Monday, April 1, 2013

Judge Rules in Favor of Big Banks and Against Richmond and EBMUD

By Darwin BondGraham
Mon, Apr 1, 2013 at 3:18 PM

In January, several Bay Area public agencies, including East Bay MUD and the City of Richmond, filed lawsuits against the world's largest banks, alleging that the banks rigged a key interest rate to steal millions of public dollars. But on Friday, a federal Judge in the Southern District of New York dismissed these cases in favor of the banks.

The ruling comes as a big blow to cities, counties, and public agencies that are seeking some sort of justice and restitution after the complex financial fraud involving the London Interbank Offered Rate, known as LIBOR. Now cities like Oakland and San Francisco, both of which have been contemplating filing their own lawsuits, will have to regroup and consider their options.

LIBOR gets it name from the City of London.
  • LIBOR gets it name from the City of London.
As the Express reported last month, the banks, including JP Morgan Chase, Bank of America, and Citigroup, allegedly rigged the LIBOR rate downward during the financial crisis, forcing governments to pay more for interest rate swap contracts signed in previous years. While no one knows just how much money the banks were able to extract from the public, Oakland's finance and legal staff estimate the city may have lost several hundred thousand dollars from the fraud.

Judge Naomi Reice Buchwald ruled in her order dismissing the case that the lawsuits cannot proceed under US antitrust and RICO Act laws for several technical reasons. First, under antitrust law, a plaintiff must show damages resulting from antitrust activities such as price fixing, or underselling competitors. Judge Buchwald noted, however, that the setting of the LIBOR rate was never in fact a "market" process. Instead it was always a product of a private trade group, the British Bankers Association. Therefore even though the banks lied about LIBOR, and rigged the rates, the crime cannot be said to be a violation of antitrust laws because the interest rate was never set through a free market.
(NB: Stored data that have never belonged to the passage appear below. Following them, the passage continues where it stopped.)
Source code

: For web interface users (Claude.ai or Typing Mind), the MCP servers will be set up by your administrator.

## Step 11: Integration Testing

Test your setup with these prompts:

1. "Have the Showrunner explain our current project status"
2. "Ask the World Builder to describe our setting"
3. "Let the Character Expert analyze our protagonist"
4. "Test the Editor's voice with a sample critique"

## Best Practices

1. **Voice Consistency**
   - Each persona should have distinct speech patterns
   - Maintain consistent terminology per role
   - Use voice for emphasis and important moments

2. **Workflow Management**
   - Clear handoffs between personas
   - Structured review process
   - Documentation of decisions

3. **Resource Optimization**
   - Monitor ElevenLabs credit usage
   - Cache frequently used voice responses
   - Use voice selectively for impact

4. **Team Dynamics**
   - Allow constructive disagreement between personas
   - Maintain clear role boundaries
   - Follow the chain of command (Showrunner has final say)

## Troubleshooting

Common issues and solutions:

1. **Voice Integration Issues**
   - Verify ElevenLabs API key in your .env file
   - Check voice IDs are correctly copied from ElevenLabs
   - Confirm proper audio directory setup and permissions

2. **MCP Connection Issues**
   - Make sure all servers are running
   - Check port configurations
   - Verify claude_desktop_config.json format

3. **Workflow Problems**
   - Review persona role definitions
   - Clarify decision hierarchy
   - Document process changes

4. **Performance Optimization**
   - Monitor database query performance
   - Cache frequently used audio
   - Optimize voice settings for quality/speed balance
The banks may have lied and cheated their public clients, but they didn't violate the letter of the Sherman Act or the Clayton Act — the two key laws that prohibit market manipulation and antitrust conspiracies.

Per the RICO Act, which outlaws coordinated criminal enterprises, Judge Buchwald said the location of the crime, London, puts the banks beyond the jurisdiction of US law.

Judge Buchwald justified her decision by claiming that US, European, and Japanese regulators are already investigating and punishing the banks for the LIBOR conspiracy. "We recognize that it might be unexpected that we are dismissing a substantial portion of plaintiffs’ claims, given that several of the defendants here have already paid penalties to government regulatory agencies reaching into the billions of dollars," wrote Buchwald in her order, referring to the penalties paid by the banks. "The broad public interests behind the statutes invoked here, such as integrity of the markets and competition, are being addressed by ongoing governmental enforcement."

However, officials have only forced three of the sixteen banks that set the LIBOR rate to forfeit a combined $2.5 billion. Many experts have estimated that the banks reaped far more from rigging LIBOR, going back to 2005 when the British bank Barclays admitted to having begun manipulation of the rate, and through at least 2011 with the other LIBOR panel banks.

None of the banks have been criminally charged for the conspiracy except for a subsidiary of the Swiss bank UBS. Oakland had an interest rate swap contract with UBS for several years that likely lost tens or hundreds of thousands of dollars due to the UBS and the other banks' rigging of LIBOR.

Plaintiffs can appeal the order, but have not yet indicated whether they will do so. San Francisco's Board of Supervisors is set to hear a report on LIBOR manipulation later this week. Oakland's City Attorney and financial staff are still weighing their options under the law.